▶ **Aim of the exercise**
Using "worn" as the search string, find the matching lines below and copy them.

Stored data
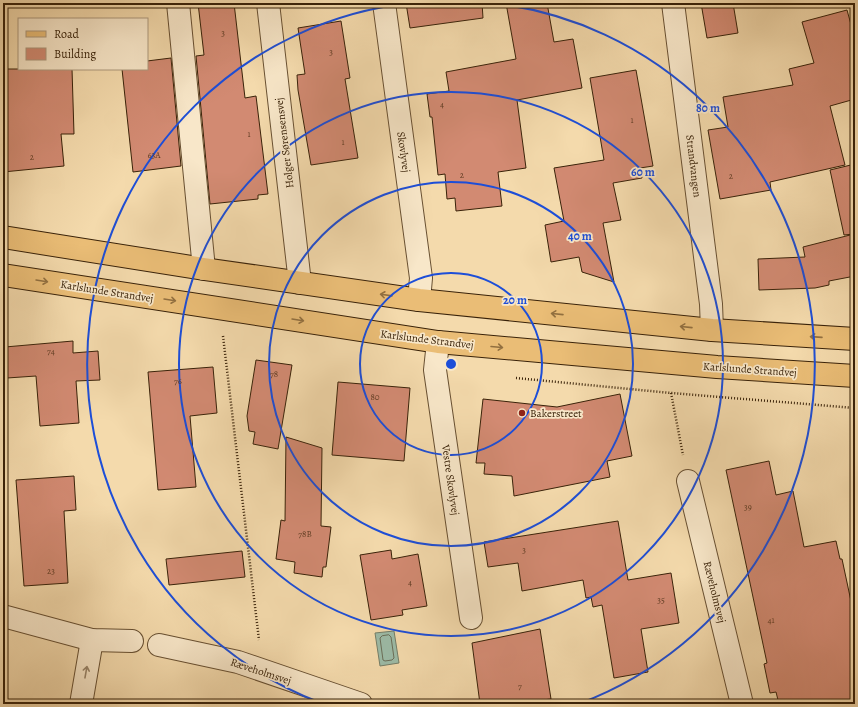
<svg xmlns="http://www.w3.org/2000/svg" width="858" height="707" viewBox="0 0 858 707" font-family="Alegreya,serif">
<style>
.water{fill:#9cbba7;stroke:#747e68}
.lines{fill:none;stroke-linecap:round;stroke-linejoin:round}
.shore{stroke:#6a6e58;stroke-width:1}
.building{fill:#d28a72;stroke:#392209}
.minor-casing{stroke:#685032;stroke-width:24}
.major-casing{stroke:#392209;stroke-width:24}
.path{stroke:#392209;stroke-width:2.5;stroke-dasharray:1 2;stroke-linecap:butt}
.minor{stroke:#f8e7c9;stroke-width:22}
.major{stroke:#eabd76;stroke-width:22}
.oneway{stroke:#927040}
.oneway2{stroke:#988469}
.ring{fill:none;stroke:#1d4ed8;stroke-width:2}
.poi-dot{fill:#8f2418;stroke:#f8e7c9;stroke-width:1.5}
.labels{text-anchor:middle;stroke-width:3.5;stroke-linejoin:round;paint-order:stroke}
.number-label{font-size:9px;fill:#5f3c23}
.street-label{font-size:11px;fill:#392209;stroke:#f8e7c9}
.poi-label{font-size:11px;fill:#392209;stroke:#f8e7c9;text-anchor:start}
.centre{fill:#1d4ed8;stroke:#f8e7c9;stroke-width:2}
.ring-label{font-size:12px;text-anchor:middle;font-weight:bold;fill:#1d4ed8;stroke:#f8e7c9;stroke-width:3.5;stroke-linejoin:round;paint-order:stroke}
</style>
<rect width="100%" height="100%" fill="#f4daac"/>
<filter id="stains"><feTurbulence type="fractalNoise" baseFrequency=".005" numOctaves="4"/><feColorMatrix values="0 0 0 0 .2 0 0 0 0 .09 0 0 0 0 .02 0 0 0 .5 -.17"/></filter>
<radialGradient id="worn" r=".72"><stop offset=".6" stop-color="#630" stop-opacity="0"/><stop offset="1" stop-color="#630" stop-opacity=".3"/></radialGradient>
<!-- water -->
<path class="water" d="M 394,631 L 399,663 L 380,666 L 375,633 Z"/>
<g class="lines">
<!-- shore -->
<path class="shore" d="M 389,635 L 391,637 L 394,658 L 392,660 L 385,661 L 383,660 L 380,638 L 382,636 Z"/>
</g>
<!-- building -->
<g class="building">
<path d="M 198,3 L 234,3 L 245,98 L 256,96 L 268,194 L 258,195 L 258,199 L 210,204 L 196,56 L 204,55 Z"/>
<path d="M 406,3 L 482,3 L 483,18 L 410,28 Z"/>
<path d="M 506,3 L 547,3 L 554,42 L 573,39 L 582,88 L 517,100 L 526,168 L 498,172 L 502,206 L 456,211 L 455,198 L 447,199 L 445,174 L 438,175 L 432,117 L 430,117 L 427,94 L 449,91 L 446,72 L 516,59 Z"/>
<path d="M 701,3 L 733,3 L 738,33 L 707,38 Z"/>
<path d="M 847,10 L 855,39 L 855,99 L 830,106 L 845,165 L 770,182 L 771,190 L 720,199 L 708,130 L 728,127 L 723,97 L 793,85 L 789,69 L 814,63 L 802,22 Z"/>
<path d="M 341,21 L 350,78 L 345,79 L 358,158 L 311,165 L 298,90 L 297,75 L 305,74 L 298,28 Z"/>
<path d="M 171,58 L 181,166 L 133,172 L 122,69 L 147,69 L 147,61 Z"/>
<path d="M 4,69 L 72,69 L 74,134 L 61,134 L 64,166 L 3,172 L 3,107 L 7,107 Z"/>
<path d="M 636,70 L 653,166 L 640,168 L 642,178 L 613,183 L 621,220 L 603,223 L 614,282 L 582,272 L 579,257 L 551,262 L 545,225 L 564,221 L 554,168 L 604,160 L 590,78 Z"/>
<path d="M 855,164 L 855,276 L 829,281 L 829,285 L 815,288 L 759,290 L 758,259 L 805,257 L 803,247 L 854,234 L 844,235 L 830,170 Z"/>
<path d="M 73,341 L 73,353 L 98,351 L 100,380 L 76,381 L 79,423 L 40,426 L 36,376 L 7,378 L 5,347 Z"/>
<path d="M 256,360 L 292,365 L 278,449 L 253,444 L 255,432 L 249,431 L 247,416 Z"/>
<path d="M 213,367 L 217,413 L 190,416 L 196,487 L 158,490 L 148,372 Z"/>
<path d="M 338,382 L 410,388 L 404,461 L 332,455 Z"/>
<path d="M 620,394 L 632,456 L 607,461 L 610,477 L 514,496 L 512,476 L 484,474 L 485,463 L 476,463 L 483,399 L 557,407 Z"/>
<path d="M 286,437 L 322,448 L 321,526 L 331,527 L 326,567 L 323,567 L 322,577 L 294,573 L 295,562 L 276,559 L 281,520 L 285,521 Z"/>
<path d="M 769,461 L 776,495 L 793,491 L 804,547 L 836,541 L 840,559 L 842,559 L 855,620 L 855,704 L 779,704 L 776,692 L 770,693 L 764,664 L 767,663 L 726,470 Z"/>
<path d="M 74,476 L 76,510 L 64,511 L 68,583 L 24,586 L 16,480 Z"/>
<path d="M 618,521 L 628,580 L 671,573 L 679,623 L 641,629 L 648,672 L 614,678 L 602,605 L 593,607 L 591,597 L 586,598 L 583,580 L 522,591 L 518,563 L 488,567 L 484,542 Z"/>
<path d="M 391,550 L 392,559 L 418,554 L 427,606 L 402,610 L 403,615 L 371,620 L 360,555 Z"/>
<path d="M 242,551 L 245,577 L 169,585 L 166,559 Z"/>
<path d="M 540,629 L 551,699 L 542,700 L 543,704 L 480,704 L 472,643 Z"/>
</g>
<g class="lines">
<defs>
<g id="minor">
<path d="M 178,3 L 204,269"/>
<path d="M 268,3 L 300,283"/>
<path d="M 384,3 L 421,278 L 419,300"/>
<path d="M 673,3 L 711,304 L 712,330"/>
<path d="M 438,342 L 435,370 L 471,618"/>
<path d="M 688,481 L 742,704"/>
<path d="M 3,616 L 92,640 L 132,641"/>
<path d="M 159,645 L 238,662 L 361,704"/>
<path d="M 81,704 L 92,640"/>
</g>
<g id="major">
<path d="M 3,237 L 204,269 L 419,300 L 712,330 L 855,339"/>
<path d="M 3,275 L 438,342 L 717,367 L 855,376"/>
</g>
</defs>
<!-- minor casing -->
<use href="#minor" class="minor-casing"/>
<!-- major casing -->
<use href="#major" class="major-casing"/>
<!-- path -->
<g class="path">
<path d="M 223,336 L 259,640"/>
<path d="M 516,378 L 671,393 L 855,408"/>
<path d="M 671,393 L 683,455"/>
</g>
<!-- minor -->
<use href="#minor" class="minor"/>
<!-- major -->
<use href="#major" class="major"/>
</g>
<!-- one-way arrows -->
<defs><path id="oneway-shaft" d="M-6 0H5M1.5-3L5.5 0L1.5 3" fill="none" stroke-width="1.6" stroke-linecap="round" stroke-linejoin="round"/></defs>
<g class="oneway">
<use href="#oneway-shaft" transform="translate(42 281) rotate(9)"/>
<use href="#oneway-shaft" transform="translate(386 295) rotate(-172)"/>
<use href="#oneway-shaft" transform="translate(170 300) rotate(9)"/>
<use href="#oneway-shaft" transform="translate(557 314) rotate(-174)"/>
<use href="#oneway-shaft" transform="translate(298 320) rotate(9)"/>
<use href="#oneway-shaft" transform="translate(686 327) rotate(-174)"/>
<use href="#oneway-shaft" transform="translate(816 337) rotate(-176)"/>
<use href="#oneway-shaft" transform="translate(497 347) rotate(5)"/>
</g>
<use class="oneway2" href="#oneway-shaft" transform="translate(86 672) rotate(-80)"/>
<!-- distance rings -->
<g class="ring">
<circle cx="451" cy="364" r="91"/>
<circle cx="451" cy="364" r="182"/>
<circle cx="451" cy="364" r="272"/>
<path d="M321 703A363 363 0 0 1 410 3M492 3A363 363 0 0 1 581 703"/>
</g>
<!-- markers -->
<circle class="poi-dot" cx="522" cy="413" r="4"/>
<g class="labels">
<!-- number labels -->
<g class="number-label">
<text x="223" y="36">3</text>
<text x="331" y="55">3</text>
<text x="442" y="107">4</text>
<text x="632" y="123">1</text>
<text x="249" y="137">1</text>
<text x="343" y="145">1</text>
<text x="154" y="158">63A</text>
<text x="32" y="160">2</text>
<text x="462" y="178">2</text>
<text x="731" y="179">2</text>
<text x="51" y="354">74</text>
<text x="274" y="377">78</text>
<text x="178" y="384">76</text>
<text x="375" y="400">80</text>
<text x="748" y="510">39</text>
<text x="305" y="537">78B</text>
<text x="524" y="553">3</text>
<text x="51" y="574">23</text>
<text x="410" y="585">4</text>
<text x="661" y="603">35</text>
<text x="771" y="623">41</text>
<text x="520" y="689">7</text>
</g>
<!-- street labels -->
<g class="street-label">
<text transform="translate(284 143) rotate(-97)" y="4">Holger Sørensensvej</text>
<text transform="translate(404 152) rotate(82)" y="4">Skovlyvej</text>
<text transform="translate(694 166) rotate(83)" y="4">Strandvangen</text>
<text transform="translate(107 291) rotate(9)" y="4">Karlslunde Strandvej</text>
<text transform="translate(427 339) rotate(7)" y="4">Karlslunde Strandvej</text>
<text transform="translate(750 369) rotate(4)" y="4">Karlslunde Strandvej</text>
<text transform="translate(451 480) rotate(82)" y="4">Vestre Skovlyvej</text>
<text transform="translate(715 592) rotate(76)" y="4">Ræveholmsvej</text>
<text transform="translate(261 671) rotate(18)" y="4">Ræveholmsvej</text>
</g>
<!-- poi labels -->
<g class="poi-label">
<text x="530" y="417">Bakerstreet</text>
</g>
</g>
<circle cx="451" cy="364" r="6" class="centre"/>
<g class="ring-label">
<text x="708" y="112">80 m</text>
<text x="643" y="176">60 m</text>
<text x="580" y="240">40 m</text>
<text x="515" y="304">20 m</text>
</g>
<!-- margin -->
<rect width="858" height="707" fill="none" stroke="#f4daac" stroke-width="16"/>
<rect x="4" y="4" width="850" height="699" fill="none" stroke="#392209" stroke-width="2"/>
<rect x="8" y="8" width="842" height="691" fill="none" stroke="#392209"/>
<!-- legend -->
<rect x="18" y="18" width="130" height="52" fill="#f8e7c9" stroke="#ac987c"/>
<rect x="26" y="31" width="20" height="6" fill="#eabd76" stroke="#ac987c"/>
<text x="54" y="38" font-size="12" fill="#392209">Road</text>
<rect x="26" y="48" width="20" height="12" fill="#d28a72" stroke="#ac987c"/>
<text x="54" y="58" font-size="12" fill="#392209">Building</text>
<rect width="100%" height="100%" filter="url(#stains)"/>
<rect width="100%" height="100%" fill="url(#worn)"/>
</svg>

▶ **Solution**
<radialGradient id="worn" r=".72"><stop offset=".6" stop-color="#630" stop-opacity="0"/><stop offset="1" stop-color="#630" stop-opacity=".3"/></radialGradient>
<rect width="100%" height="100%" fill="url(#worn)"/>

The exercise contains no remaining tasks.